Names = App.getClipboard();
So Name =
#corazona
#Pebleo00
#cofriasd
«paflio
and I have use this regex to delete the first character if it is not in x00-x7f hex range or is not a word, or is a digit
import re
Names = re.sub(r"(?m)^([^\x00-\x7F]+|\W|\d)", "", Names)
So now Names =
corazona
Pebleo00
cofriasd
paflio
But, I am having trouble with the second regex that converts "Names" into the items of a sequence. I would like to convert "Names" into...
'corazona', 'Pebleo00', 'cofriasd', 'paflio'
or
'corazona', 'Pebleo00', 'cofriasd', 'paflio',
So sikuli can then recognize it as a List (I've found that Sikuli is able to recognize it even with those last "comma" and "space" in the end) by using...
NamesAsList = eval(Names)
How could I do this in python? is it necessary to use regex, or there is other way to do this in python?
I have already done this but using .Net regex, I just don't know how to do it in python, I have googled it with no result.
This is how I did it using .Net regex
Text to find:
(.*[^$])(\r\n|\z)
Replace with:
'$1',%" "%
Thanks Advanced.

Saved data entries
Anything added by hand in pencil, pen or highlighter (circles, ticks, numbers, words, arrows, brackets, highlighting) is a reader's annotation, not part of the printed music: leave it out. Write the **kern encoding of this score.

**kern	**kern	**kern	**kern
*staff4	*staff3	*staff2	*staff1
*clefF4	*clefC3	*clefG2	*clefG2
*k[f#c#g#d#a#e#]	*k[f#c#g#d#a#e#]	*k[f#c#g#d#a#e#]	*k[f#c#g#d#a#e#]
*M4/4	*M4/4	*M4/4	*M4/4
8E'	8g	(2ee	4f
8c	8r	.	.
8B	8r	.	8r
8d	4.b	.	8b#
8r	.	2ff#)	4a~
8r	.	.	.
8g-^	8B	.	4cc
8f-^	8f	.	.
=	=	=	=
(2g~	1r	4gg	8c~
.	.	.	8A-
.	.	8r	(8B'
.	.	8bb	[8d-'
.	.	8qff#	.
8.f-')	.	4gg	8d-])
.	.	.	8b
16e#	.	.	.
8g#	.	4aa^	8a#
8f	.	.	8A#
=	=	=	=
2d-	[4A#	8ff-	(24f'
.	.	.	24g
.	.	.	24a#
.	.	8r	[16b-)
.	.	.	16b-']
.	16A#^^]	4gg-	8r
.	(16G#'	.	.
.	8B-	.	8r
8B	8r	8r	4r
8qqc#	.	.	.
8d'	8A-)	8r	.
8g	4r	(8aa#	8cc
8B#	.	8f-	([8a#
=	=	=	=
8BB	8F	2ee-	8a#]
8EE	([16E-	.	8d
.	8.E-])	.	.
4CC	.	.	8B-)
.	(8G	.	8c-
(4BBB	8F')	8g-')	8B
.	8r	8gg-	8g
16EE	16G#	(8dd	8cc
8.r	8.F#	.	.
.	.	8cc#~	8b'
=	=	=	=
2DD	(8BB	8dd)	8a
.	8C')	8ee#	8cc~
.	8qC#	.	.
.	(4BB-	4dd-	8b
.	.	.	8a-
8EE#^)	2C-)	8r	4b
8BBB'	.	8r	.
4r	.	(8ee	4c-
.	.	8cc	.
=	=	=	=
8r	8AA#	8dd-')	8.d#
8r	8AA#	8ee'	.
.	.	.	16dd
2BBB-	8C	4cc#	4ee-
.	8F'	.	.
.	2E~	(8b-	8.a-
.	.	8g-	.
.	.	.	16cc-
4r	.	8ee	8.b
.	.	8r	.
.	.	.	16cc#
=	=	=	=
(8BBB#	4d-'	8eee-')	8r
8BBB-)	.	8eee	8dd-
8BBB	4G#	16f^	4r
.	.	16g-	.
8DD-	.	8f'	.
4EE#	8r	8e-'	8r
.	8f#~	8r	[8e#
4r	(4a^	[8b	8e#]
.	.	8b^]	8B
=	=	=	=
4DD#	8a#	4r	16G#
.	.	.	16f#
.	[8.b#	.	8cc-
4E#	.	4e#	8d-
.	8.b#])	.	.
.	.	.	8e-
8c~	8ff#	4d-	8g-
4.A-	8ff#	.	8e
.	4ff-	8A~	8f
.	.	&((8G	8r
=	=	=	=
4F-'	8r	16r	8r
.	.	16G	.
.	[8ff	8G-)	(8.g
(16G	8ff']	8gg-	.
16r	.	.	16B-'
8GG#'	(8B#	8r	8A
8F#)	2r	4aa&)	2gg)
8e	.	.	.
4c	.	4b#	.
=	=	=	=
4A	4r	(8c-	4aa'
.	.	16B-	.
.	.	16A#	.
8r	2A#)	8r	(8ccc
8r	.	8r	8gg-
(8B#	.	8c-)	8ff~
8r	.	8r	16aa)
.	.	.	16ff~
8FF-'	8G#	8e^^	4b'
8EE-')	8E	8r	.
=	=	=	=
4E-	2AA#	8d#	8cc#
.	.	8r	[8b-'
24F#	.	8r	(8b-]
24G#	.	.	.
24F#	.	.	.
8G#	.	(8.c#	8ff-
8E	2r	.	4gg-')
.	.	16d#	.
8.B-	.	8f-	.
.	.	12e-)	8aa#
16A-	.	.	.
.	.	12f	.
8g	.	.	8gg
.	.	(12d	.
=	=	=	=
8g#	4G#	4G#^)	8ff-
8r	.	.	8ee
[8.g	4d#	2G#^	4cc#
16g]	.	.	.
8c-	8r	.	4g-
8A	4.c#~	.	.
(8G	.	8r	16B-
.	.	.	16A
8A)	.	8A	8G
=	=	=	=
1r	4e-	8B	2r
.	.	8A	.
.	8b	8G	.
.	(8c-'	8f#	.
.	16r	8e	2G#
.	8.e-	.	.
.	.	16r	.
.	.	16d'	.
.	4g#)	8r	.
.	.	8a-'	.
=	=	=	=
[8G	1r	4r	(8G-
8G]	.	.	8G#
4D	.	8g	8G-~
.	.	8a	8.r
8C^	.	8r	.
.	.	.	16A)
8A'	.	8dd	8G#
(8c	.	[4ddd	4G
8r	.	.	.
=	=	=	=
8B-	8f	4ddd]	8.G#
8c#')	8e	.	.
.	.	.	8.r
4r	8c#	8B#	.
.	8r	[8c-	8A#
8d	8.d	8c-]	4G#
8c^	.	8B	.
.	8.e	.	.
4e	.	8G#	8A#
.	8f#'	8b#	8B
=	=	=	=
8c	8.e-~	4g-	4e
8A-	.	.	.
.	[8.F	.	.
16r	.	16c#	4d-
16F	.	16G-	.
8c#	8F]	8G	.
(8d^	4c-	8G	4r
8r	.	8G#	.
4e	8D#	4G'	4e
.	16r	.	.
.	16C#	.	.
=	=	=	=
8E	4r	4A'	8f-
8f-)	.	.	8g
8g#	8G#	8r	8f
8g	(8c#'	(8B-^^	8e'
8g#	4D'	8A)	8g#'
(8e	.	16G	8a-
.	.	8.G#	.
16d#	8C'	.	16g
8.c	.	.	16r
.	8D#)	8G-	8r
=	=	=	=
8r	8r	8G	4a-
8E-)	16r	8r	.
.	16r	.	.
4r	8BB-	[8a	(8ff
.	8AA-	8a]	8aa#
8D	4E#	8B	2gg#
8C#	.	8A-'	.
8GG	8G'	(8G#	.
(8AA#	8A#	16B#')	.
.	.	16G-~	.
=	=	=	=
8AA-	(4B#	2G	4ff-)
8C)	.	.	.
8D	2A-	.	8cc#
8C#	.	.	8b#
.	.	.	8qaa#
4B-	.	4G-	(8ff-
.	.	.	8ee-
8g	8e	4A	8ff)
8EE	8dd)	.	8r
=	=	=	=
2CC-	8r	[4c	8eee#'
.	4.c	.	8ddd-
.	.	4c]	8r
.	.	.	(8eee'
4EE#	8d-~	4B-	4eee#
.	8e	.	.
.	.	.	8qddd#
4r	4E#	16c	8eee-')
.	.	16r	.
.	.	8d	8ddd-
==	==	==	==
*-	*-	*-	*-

■ **Questions**:
A) According to the Python regex post, which kind of regex had the poster already used to do this conversion?
B) Carry on the forum post about converting Names into a Python list, picking up after its last line.
This material was taken from a different source.

■ **Answers to the tasks**:
A) .Net regex

B)
A couple of one liners. Your question isn't completely clear - but I am assuming - you want to split a given string delimited by 'newline' and then generate a list of strings by removing the first character if it's not alpha numeric. Here's how I'd go about it
import re
r = re.compile(r'^[a-zA-Z0-9]') # match # beginning anything that's not alpha numeric
s = '#abc\ndef\nghi'
l = [r.sub('', x) for x in s.split()]
# join this list with comma (if that's required else you got the list already)
','.join(l)
Hope that's what you want.
If Names is a string before you "convert" it, in which each name is separated by a new line ('\n'), then this will work:
NamesAsList = '\n'.split(Names)
See this question for other options.
You could use splitlines()
import re
clipBoard = App.getClipboard();
Names = re.sub(r"(?m)^([^\x00-\x7F]+|\W|\d)", "", clipBoard)
# Replace the end of a line with a comma.
singleNames = ', '.join(Names.splitlines())
print(singleNames)